On Wednesday, Seattle P-I columnist Joel Connelly criticized the efforts of Republicans in Congress to turn Puget Sound into an oil super-port, by repealing the Magnuson Amendment’s 28-year ban on supertankers. The subterfuge came in the Orwellian named Gasoline for America’s Security Act of 2005, a cynical effort by the oil industry to exploit the post-Katrina surge in gas prices to shrug off decades of environmental regulations.
Today Connelly writes that the provision has been axed, after bipartisan pressure from WA state’s congressional delegation.
Before the provision’s eleventh hour deletion, Jimmy at the Tri-City based blog McCranium reminded us that Eastern Washington has a stake in protecting the environment too, suggesting that it was an opportunity for Rep.
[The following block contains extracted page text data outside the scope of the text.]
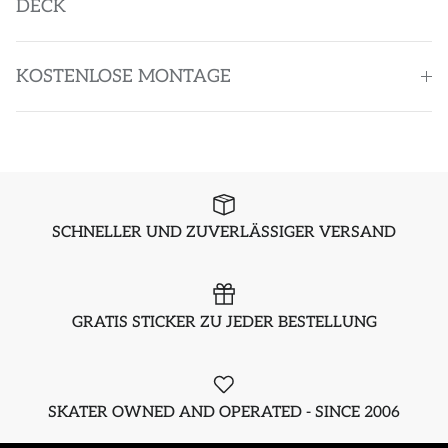
DECK
KOSTENLOSE MONTAGE
SCHNELLER UND ZUVERLÄSSIGER VERSAND
GRATIS STICKER ZU JEDER BESTELLUNG
SKATER OWNED AND OPERATED - SINCE 2006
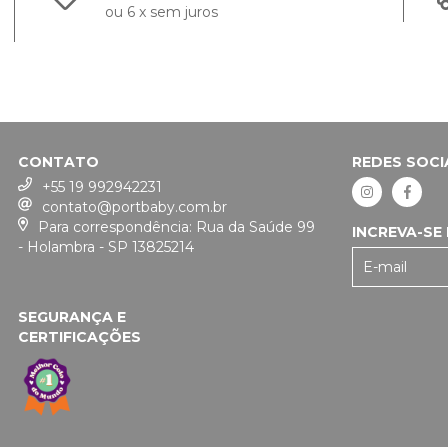
ou 6 x sem juros
CONTATO
REDES SOCI
+55 19 992942231
contato@portbaby.com.br
Para correspondência: Rua da Saúde 99
INCREVA-SE
- Holambra - SP 13825214
SEGURANÇA E
CERTIFICAÇÕES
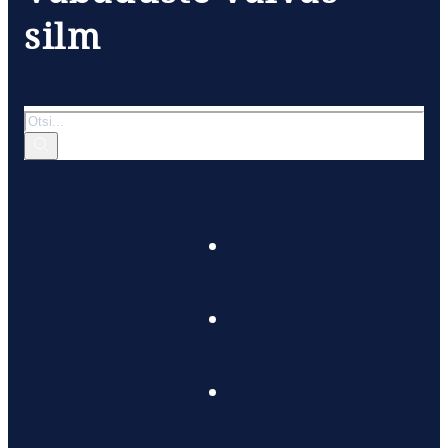
silm
Otsi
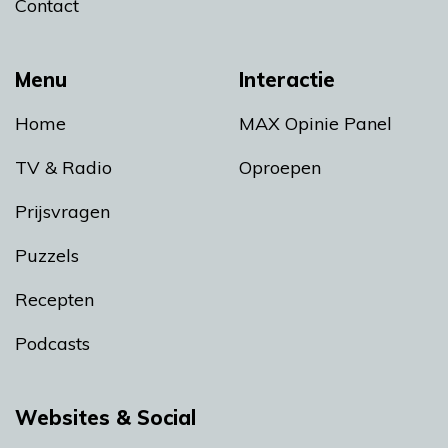
Contact
Menu
Interactie
Home
MAX Opinie Panel
TV & Radio
Oproepen
Prijsvragen
Puzzels
Recepten
Podcasts
Websites & Social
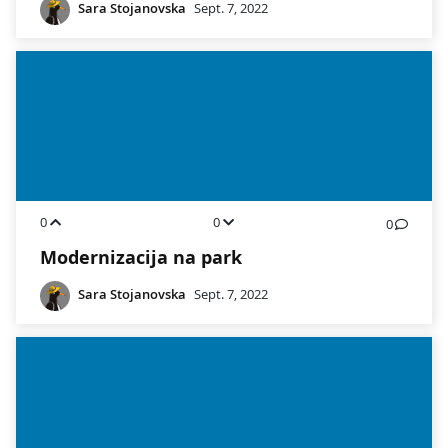
Sara Stojanovska
Sept. 7, 2022
0
0
0
Modernizacija na park
Sara Stojanovska
Sept. 7, 2022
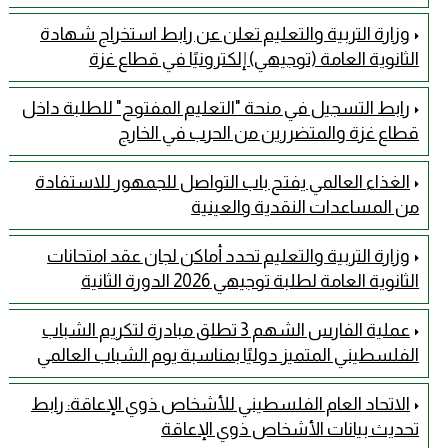
وزارة التربية والتعليم تعلن عن رابط استخراج شهادة
الثانوية العامة (توجيهي) إلكترونيًا في قطاع غزة
رابط التسجيل في منحة "التعليم المفتوح" للطلبة داخل
قطاع غزة والمتضررين من الحرب في الخارج
الغذاء العالمي يفتح باب التواصل للجمهور للاستفادة
من المساعدات النقدية والعينية
وزارة التربية والتعليم تحدد أماكن لجان عقد امتحانات
الثانوية العامة لطلبة توجيهي 2026 الدورة الثانية
عملية الفارس الشهم 3 تطلق مبادرة لتكريم الشباب
الفلسطيني المتميز دوليًا بمناسبة يوم الشباب العالمي
الاتحاد العام الفلسطيني للأشخاص ذوي الإعاقة: رابط
تحديث بيانات الأشخاص ذوي الإعاقة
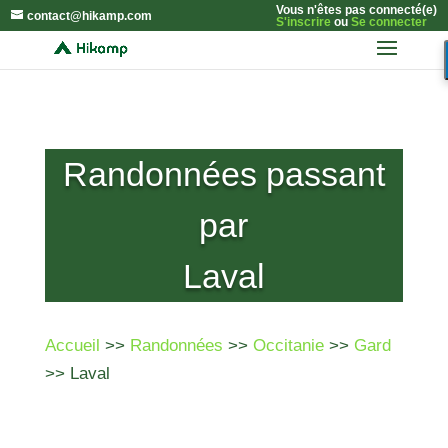
Vous n'êtes pas connecté(e)
contact@hikamp.com
S'inscrire
ou
Se connecter
Randonnées passant
par
Laval
Accueil
>>
Randonnées
>>
Occitanie
>>
Gard
>> Laval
Doc Hastings, who sits on the House Rules Committee, to “show some real leadership.”
But alas, Hastings was silent as usual, leaving it to Western Washington’s lone Republican, freshman Rep. Dave Reichert, to join Reps. Jay Inslee and Norm Dicks in pressuring the Republican leadership. And no doubt House Speaker Dennis Hastert also found Sen. Maria Cantwell’s threat of a Senate filibuster quite persuasive.
Lifting the restrictions, Cantwell wrote, “would expose Puget Sound waters to an unacceptably increased risk of future oil spills.”
Cantwell reminded Hastert that federal law allows Washington to import only enough crude oil to serve state needs. In reality, the state refines slightly more than it needs and exports most of the surplus to Oregon and California.
“It would be a most outrageous result were the House to pass legislation that puts the Puget Sound at risk, for the benefit of oil companies who seek only to export the additional supply needed to lower domestic fuel costs,” Cantwell wrote “Such a result would take the notion of post-hurricane profiteering to a whole new level of shamefulness.”
And in case Hastert missed the point, she added: “I want to stress to you, Mr. Speaker, that because this issue is extremely important to me and to millions of constituents that live around the Puget Sound, I will use all tools in my power to stop this provision from becoming law.”
As Connelly writes, “it still pays to raise hell,” and fortunately, WA’s congressional delegation still has a few hell raisers.